US 12,014,056 B2
Slice file recovery using dead replica slice files
Bharadwaj Vellore Ramesh, Sunnyvale, CA (US); Daniel McCarthy, Erie, CO (US); Christopher Lee Cason, Boulder, CO (US); and Ananthan Subramanian, San Ramon, CA (US)
Assigned to NetApp, Inc., San Jose, CA (US)
Filed by NetApp Inc., San Jose, CA (US)
Filed on Aug. 23, 2022, as Appl. No. 17/893,511.

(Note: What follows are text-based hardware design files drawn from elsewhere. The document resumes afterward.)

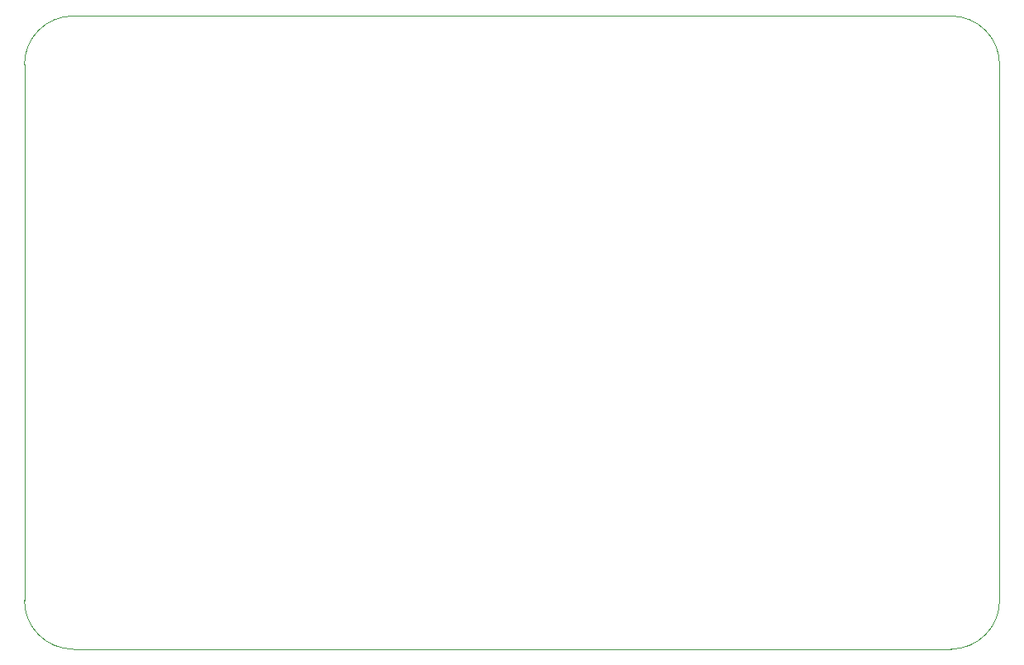
<source format=gbr>
%TF.GenerationSoftware,Altium Limited,Altium Designer,24.0.1 (36)*%
G04 Layer_Color=16711935*
%FSLAX45Y45*%
%MOMM*%
%TF.SameCoordinates,BDB9926C-BC38-41AE-A616-4D177B64427C*%
%TF.FilePolarity,Positive*%
%TF.FileFunction,Other,Mechanical_1*%
%TF.Part,Single*%
G01*
G75*
%TA.AperFunction,NonConductor*%
%ADD37C,0.01270*%
D37*
X9499384Y1270D02*
G03*
X9998115Y500001I0J498731D01*
G01*
X635D02*
G03*
X499366Y1270I498731J0D01*
G01*
X9998115Y6000012D02*
G03*
X9499384Y6498743I-498731J0D01*
G01*
X499366D02*
G03*
X635Y6000012I0J-498731D01*
G01*
X499366Y1270D02*
X9499384D01*
X9998115Y500001D02*
Y6000012D01*
X499366Y6498743D02*
X9499384D01*
X635Y500001D02*
Y6000012D01*
%TF.MD5,6583bf83c6fe96af03ec3873906e07e7*%
M02*

</source>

Prior Publication US 2024/0069743 A1, Feb. 29, 2024
Int. Cl. G06F 3/06 (2006.01)
CPC G06F 3/0619 (2013.01) [G06F 3/064 (2013.01); G06F 3/067 (2013.01)] 20 Claims
OG exemplary drawing
 
1. A system, comprising:
a distributed storage architecture including distributed storage comprised of storage devices managed by a plurality of nodes including a first node and a second node;
the first node hosting a first slice service that maintains a primary slice file populated with mappings between logical block addresses of logical blocks of a storage container within the distributed storage to block identifiers used to identify blocks within the storage devices storing data of the logical blocks, wherein the first slice service replicates changes made to the primary slice file to a first replica slice file maintained by a second slice service of the second node as a replica of the primary slice file, and wherein a second block of the first replica slice file is maintained as a replica of a first block of the primary slice file; and
a distributed metadata layer hosted across the plurality of nodes, wherein the distributed metadata layer includes the first slice service and the second slice service, and wherein the distributed metadata layer:
detects a storage device error affecting the first block storing a first block identifier of the primary slice file;
in response to detecting that the first replica slice file is a first dead replica slice file that is out of sync with the primary slice file, compares a first checksum of the first block with a second checksum of the second block storing a second block identifier of the first dead replica slice file to determine whether the first checksum and the second checksum match; and
in response to the first checksum and the second checksum matching, overwrites the first block with the second block to repair the primary slice file.